Another application of metabolic phenotyping he believes has untapped clinical potential is the use of pharmacometabonomics to predict anticancer drug efficacy and toxicity. Previously, pharmacogenetics has been used to predict how people respond differently to treatments. But this is only part of the story. Variation in drug effects is influenced not only by genetics but also by nutritional status, gut microbiota, age, disease and whether a patient is taking other drugs alongside their cancer treatment. Nicholson (and others) have already successfully applied this approach to model patient response to chemotherapy.6
“Another emerging area is in understanding the role of the microbiome in carcinogenesis, especially in gastrointestinal and liver tumors,” says Nicholson. “Here we would expect the metabolic phenotype to be very important and a powerful predictor of prognosis and treatment response.” At the ANPC, they are studying humans in the “total environment” – focusing on the gene, lifestyle and diet interactions that create disease risks and the metabolic phenotypes that go with them.

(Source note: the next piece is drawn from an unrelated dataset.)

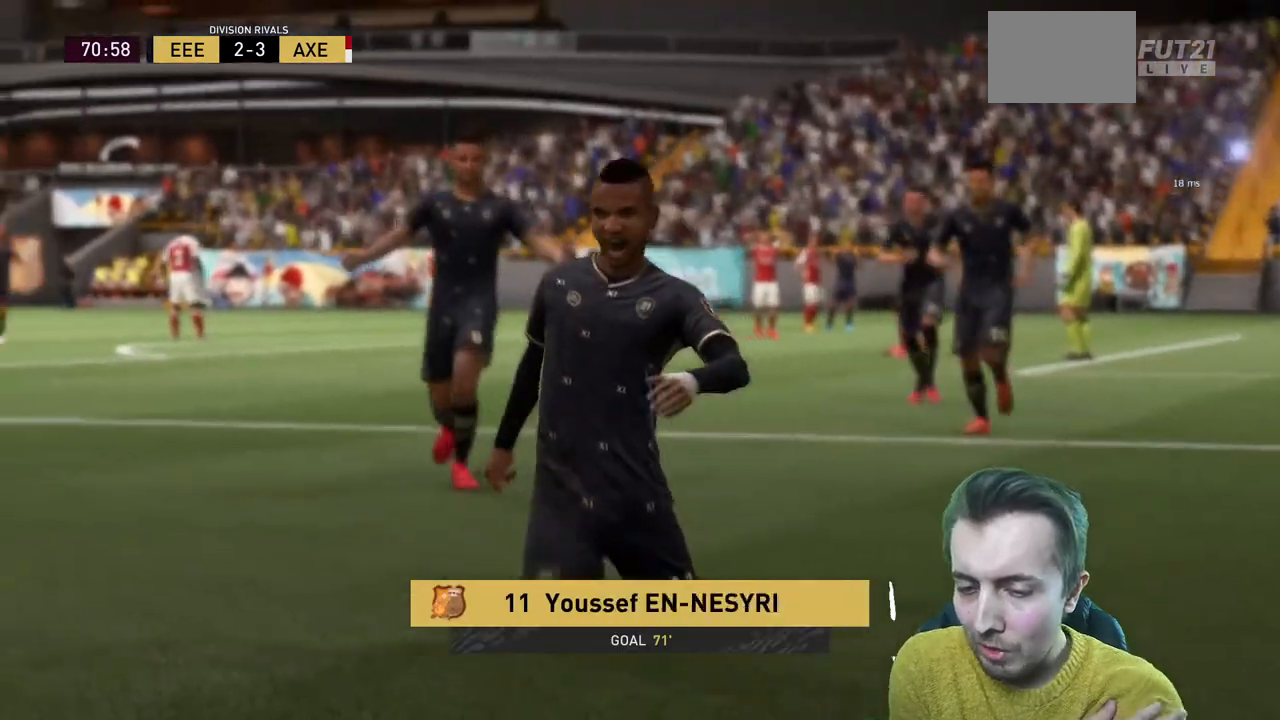
{"buttons": [], "left_stick": "center", "right_stick": "center", "events": []}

“The advances will come in the personalization of the diagnostic and real-time monitoring for individual patients rather than the development of some generic clinical metabolic tests,” he says. “It requires a different way of thinking about metabolic phenotyping.”
From single markers to sophisticated patterns
For many years, research into biomarkers has focused on finding genetic signatures or over-abundant presence of molecules on tumors from samples. In some cases this has proven successful – such as the discovery of isocitrate dehydrogenase (IDH) mutations in gliomas that serve as biomarkers for IDH-targeting drugs. But these examples are rare, and the complex phenotype of cancer suggests that more complex models and markers will be needed to truly have clinical impact in cancer care.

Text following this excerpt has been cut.